Top of Source data

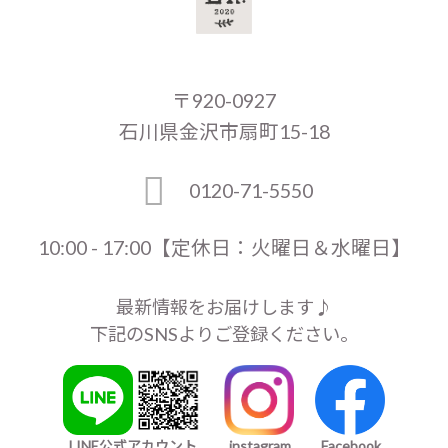
〒920-0927
石川県金沢市扇町15-18
0120-71-5550
10:00 - 17:00【定休日：火曜日＆水曜日】
最新情報をお届けします♪
下記のSNSよりご登録ください。
LINE公式アカウント
instagram
Facebook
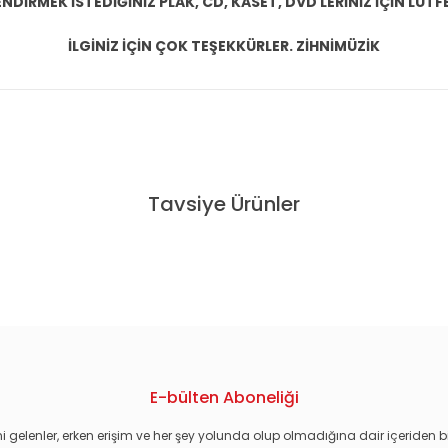
DİRMEK İSTEDİĞİNİZ PLAK, CD, KASET, DVD LERİNİZ İÇİN LÜTFE
İLGİNİZ İÇİN ÇOK TEŞEKKÜRLER. ZİHNİMÜZİK
konularda yetersiz gördüğünüz noktaları öneri formunu kullanarak tarafım
Tavsiye Ürünler
EKBERG - FEDERICO FELLINI - DVD 2.EL
E-bülten Aboneliği
i gelenler, erken erişim ve her şey yolunda olup olmadığına dair içeriden bi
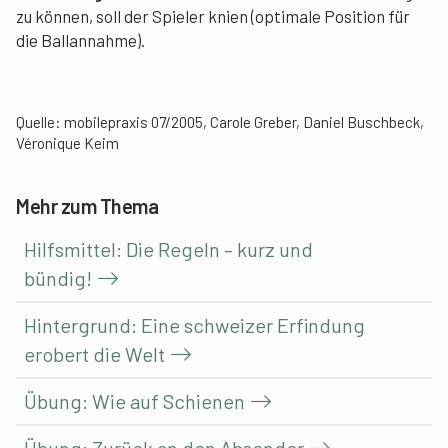
zu können, soll der Spieler knien (optimale Position für
die Ballannahme).
Quelle: mobilepraxis 07/2005, Carole Greber, Daniel Buschbeck,
Véronique Keim
Mehr zum Thema
Hilfsmittel: Die Regeln – kurz und
bündig!
Hintergrund: Eine schweizer Erfindung
erobert die Welt
Übung: Wie auf Schienen
Übung: Zurück an den Absender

Bottom of Source data

▶ Written task
Could you reproduce, exactly as written, the lines running from the one with "die Ballannahme)." to the end of the entries above?

▶ Completed exercise
die Ballannahme).
Quelle: mobilepraxis 07/2005, Carole Greber, Daniel Buschbeck,
Véronique Keim
Mehr zum Thema
Hilfsmittel: Die Regeln – kurz und
bündig!
Hintergrund: Eine schweizer Erfindung
erobert die Welt
Übung: Wie auf Schienen
Übung: Zurück an den Absender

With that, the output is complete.